• [TASK DESCRIPTION]:
Transcribe the records below word for word, leaving every picture out.

• [AVAILABLE DATA]:
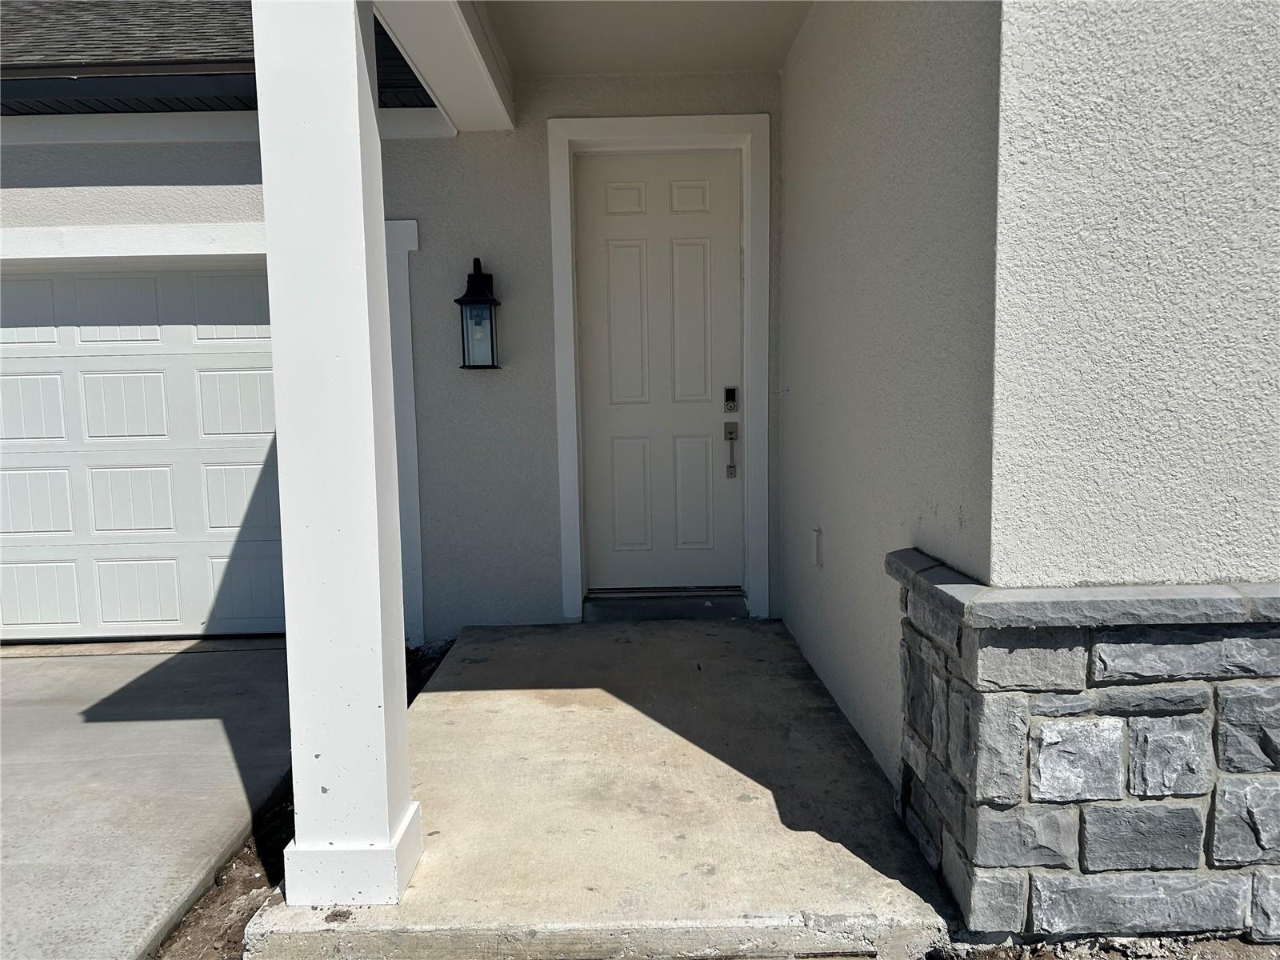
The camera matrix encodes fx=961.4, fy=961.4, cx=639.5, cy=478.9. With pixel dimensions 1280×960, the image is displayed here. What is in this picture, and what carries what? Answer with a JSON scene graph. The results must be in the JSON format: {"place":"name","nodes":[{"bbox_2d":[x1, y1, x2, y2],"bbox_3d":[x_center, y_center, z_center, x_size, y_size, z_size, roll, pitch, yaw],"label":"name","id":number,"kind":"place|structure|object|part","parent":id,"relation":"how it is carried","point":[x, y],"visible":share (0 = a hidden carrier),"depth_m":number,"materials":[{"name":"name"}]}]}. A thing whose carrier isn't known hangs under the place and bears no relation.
{"place":"outdoors","nodes":[
{"label":"outdoors","id":0,"kind":"place"},
{"bbox_2d":[0,639,294,959],"label":"driveway","id":1,"kind":"structure","parent":0,"point":[189,662],"materials":[{"name":"grey concrete"}]},
{"bbox_2d":[0,72,786,646],"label":"front wall","id":2,"kind":"structure","parent":0,"point":[417,214],"depth_m":4.81,"materials":[{"name":"grey paint"}]},
{"bbox_2d":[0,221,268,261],"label":"garage trim","id":3,"kind":"structure","parent":2,"relation":"attached to","point":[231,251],"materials":[{"name":"white paint"}]},
{"bbox_2d":[0,260,287,638],"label":"garage door","id":4,"kind":"structure","parent":2,"relation":"in","point":[255,391],"depth_m":5.25,"materials":[{"name":"white metal"}]},
{"label":"panel","id":5,"kind":"part","parent":4,"relation":"part of","materials":[{"name":"white metal"}]},
{"label":"panel","id":6,"kind":"part","parent":4,"relation":"part of","materials":[{"name":"white metal"}]},
{"bbox_2d":[0,0,445,117],"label":"roof","id":7,"kind":"structure","parent":2,"relation":"attached to","point":[158,36],"depth_m":4.70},
{"bbox_2d":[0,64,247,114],"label":"gutter","id":8,"kind":"object","parent":7,"relation":"attached to","point":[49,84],"visible":0.69,"depth_m":4.70,"materials":[{"name":"black metal"}]},
{"bbox_2d":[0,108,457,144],"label":"trim board","id":9,"kind":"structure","parent":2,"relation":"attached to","point":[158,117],"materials":[{"name":"white paint"}]},
{"bbox_2d":[382,216,425,649],"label":"trim","id":10,"kind":"structure","parent":2,"relation":"attached to","point":[412,224],"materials":[{"name":"white paint"}]},
{"bbox_2d":[455,257,501,370],"bbox_3d":[-0.768,-0.765,4.570,0.188,0.548,0.220,-1,6,-1],"label":"wall lantern","id":11,"kind":"object","parent":2,"relation":"attached to","point":[491,299],"visible":0.99,"depth_m":4.55,"materials":[{"name":"black metal"}]},
{"bbox_2d":[575,148,741,596],"bbox_3d":[0.111,-0.429,5.003,0.960,2.204,0.137,-1,6,-1],"label":"front door","id":12,"kind":"structure","parent":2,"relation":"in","point":[701,259],"depth_m":4.98,"materials":[{"name":"white paint"}]},
{"label":"panel","id":13,"kind":"part","parent":12,"relation":"part of","materials":[{"name":"white paint"}]},
{"bbox_2d":[724,386,738,411],"bbox_3d":[0.457,-0.400,4.854,0.060,0.133,0.056,-1,6,-1],"label":"door lock","id":14,"kind":"object","parent":12,"relation":"attached to","point":[730,396],"visible":0.97,"depth_m":4.84,"materials":[{"name":"black metal"}]},
{"bbox_2d":[724,421,738,478],"bbox_3d":[0.473,-0.154,4.995,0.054,0.303,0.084,-1,6,-1],"label":"door handle","id":15,"kind":"object","parent":12,"relation":"attached to","point":[730,434],"visible":0.97,"depth_m":4.99,"materials":[{"name":"metal"}]},
{"label":"deadbolt","id":16,"kind":"part","parent":12,"relation":"part of","materials":[{"name":"metal"}]},
{"bbox_2d":[546,108,771,622],"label":"door frame","id":17,"kind":"structure","parent":2,"relation":"attached to","point":[661,133],"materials":[{"name":"white paint"}]},
{"bbox_2d":[245,615,954,959],"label":"concrete porch","id":18,"kind":"structure","parent":0,"point":[857,767],"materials":[{"name":"concrete"}]},
{"bbox_2d":[252,0,423,906],"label":"porch column","id":19,"kind":"structure","parent":18,"relation":"on","point":[362,218],"depth_m":2.26,"materials":[{"name":"white paint"}]},
{"label":"base","id":20,"kind":"part","parent":19,"relation":"part of","materials":[{"name":"white paint"}]},
{"bbox_2d":[372,0,515,133],"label":"beam","id":21,"kind":"structure","parent":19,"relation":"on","point":[435,58],"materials":[{"name":"white paint"}]},
{"bbox_2d":[579,588,748,620],"bbox_3d":[0.137,0.671,5.047,0.861,0.135,0.352,-1,6,-1],"label":"door threshold","id":22,"kind":"object","parent":18,"relation":"on","point":[592,601],"visible":0.92,"depth_m":4.94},
{"bbox_2d":[480,0,814,75],"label":"porch ceiling","id":23,"kind":"structure","parent":0,"point":[780,52],"materials":[{"name":"white paint"}]},
{"bbox_2d":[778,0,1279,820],"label":"right wall","id":24,"kind":"structure","parent":0,"point":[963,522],"depth_m":2.14,"materials":[{"name":"paint"}]},
{"bbox_2d":[812,526,823,567],"bbox_3d":[0.715,0.279,3.885,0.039,0.174,0.072,-1,6,-1],"label":"wall outlet","id":25,"kind":"object","parent":24,"relation":"attached to","point":[817,534],"visible":0.97,"depth_m":3.87,"materials":[{"name":"white"}]},
{"bbox_2d":[884,551,1279,946],"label":"stone wall","id":26,"kind":"structure","parent":0,"point":[1257,654],"depth_m":2.03,"materials":[{"name":"grey stone"}]},
{"bbox_2d":[922,933,1279,959],"label":"dirt ground","id":27,"kind":"structure","parent":0,"point":[1236,945],"materials":[{"name":"brown soil"}]},
{"label":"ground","id":28,"kind":"structure","parent":0},
{"bbox_2d":[152,636,455,959],"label":"dirt strip","id":29,"kind":"object","parent":28,"relation":"on","point":[250,854],"visible":0.19,"depth_m":2.60,"materials":[{"name":"brown soil"}]}
]}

• [TASK SOLUTION]:
The camera matrix encodes fx=961.4, fy=961.4, cx=639.5, cy=478.9. With pixel dimensions 1280×960, the image is displayed here. What is in this picture, and what carries what? Answer with a JSON scene graph. The results must be in the JSON format: {"place":"name","nodes":[{"bbox_2d":[x1, y1, x2, y2],"bbox_3d":[x_center, y_center, z_center, x_size, y_size, z_size, roll, pitch, yaw],"label":"name","id":number,"kind":"place|structure|object|part","parent":id,"relation":"how it is carried","point":[x, y],"visible":share (0 = a hidden carrier),"depth_m":number,"materials":[{"name":"name"}]}]}. A thing whose carrier isn't known hangs under the place and bears no relation.
{"place":"outdoors","nodes":[
{"label":"outdoors","id":0,"kind":"place"},
{"bbox_2d":[0,639,294,959],"label":"driveway","id":1,"kind":"structure","parent":0,"point":[189,662],"materials":[{"name":"grey concrete"}]},
{"bbox_2d":[0,72,786,646],"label":"front wall","id":2,"kind":"structure","parent":0,"point":[417,214],"depth_m":4.81,"materials":[{"name":"grey paint"}]},
{"bbox_2d":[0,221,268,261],"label":"garage trim","id":3,"kind":"structure","parent":2,"relation":"attached to","point":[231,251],"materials":[{"name":"white paint"}]},
{"bbox_2d":[0,260,287,638],"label":"garage door","id":4,"kind":"structure","parent":2,"relation":"in","point":[255,391],"depth_m":5.25,"materials":[{"name":"white metal"}]},
{"label":"panel","id":5,"kind":"part","parent":4,"relation":"part of","materials":[{"name":"white metal"}]},
{"label":"panel","id":6,"kind":"part","parent":4,"relation":"part of","materials":[{"name":"white metal"}]},
{"bbox_2d":[0,0,445,117],"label":"roof","id":7,"kind":"structure","parent":2,"relation":"attached to","point":[158,36],"depth_m":4.70},
{"bbox_2d":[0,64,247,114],"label":"gutter","id":8,"kind":"object","parent":7,"relation":"attached to","point":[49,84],"visible":0.69,"depth_m":4.70,"materials":[{"name":"black metal"}]},
{"bbox_2d":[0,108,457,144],"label":"trim board","id":9,"kind":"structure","parent":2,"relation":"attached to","point":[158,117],"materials":[{"name":"white paint"}]},
{"bbox_2d":[382,216,425,649],"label":"trim","id":10,"kind":"structure","parent":2,"relation":"attached to","point":[412,224],"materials":[{"name":"white paint"}]},
{"bbox_2d":[455,257,501,370],"bbox_3d":[-0.768,-0.765,4.570,0.188,0.548,0.220,-1,6,-1],"label":"wall lantern","id":11,"kind":"object","parent":2,"relation":"attached to","point":[491,299],"visible":0.99,"depth_m":4.55,"materials":[{"name":"black metal"}]},
{"bbox_2d":[575,148,741,596],"bbox_3d":[0.111,-0.429,5.003,0.960,2.204,0.137,-1,6,-1],"label":"front door","id":12,"kind":"structure","parent":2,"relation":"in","point":[701,259],"depth_m":4.98,"materials":[{"name":"white paint"}]},
{"label":"panel","id":13,"kind":"part","parent":12,"relation":"part of","materials":[{"name":"white paint"}]},
{"bbox_2d":[724,386,738,411],"bbox_3d":[0.457,-0.400,4.854,0.060,0.133,0.056,-1,6,-1],"label":"door lock","id":14,"kind":"object","parent":12,"relation":"attached to","point":[730,396],"visible":0.97,"depth_m":4.84,"materials":[{"name":"black metal"}]},
{"bbox_2d":[724,421,738,478],"bbox_3d":[0.473,-0.154,4.995,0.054,0.303,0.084,-1,6,-1],"label":"door handle","id":15,"kind":"object","parent":12,"relation":"attached to","point":[730,434],"visible":0.97,"depth_m":4.99,"materials":[{"name":"metal"}]},
{"label":"deadbolt","id":16,"kind":"part","parent":12,"relation":"part of","materials":[{"name":"metal"}]},
{"bbox_2d":[546,108,771,622],"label":"door frame","id":17,"kind":"structure","parent":2,"relation":"attached to","point":[661,133],"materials":[{"name":"white paint"}]},
{"bbox_2d":[245,615,954,959],"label":"concrete porch","id":18,"kind":"structure","parent":0,"point":[857,767],"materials":[{"name":"concrete"}]},
{"bbox_2d":[252,0,423,906],"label":"porch column","id":19,"kind":"structure","parent":18,"relation":"on","point":[362,218],"depth_m":2.26,"materials":[{"name":"white paint"}]},
{"label":"base","id":20,"kind":"part","parent":19,"relation":"part of","materials":[{"name":"white paint"}]},
{"bbox_2d":[372,0,515,133],"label":"beam","id":21,"kind":"structure","parent":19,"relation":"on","point":[435,58],"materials":[{"name":"white paint"}]},
{"bbox_2d":[579,588,748,620],"bbox_3d":[0.137,0.671,5.047,0.861,0.135,0.352,-1,6,-1],"label":"door threshold","id":22,"kind":"object","parent":18,"relation":"on","point":[592,601],"visible":0.92,"depth_m":4.94},
{"bbox_2d":[480,0,814,75],"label":"porch ceiling","id":23,"kind":"structure","parent":0,"point":[780,52],"materials":[{"name":"white paint"}]},
{"bbox_2d":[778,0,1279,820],"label":"right wall","id":24,"kind":"structure","parent":0,"point":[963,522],"depth_m":2.14,"materials":[{"name":"paint"}]},
{"bbox_2d":[812,526,823,567],"bbox_3d":[0.715,0.279,3.885,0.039,0.174,0.072,-1,6,-1],"label":"wall outlet","id":25,"kind":"object","parent":24,"relation":"attached to","point":[817,534],"visible":0.97,"depth_m":3.87,"materials":[{"name":"white"}]},
{"bbox_2d":[884,551,1279,946],"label":"stone wall","id":26,"kind":"structure","parent":0,"point":[1257,654],"depth_m":2.03,"materials":[{"name":"grey stone"}]},
{"bbox_2d":[922,933,1279,959],"label":"dirt ground","id":27,"kind":"structure","parent":0,"point":[1236,945],"materials":[{"name":"brown soil"}]},
{"label":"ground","id":28,"kind":"structure","parent":0},
{"bbox_2d":[152,636,455,959],"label":"dirt strip","id":29,"kind":"object","parent":28,"relation":"on","point":[250,854],"visible":0.19,"depth_m":2.60,"materials":[{"name":"brown soil"}]}
]}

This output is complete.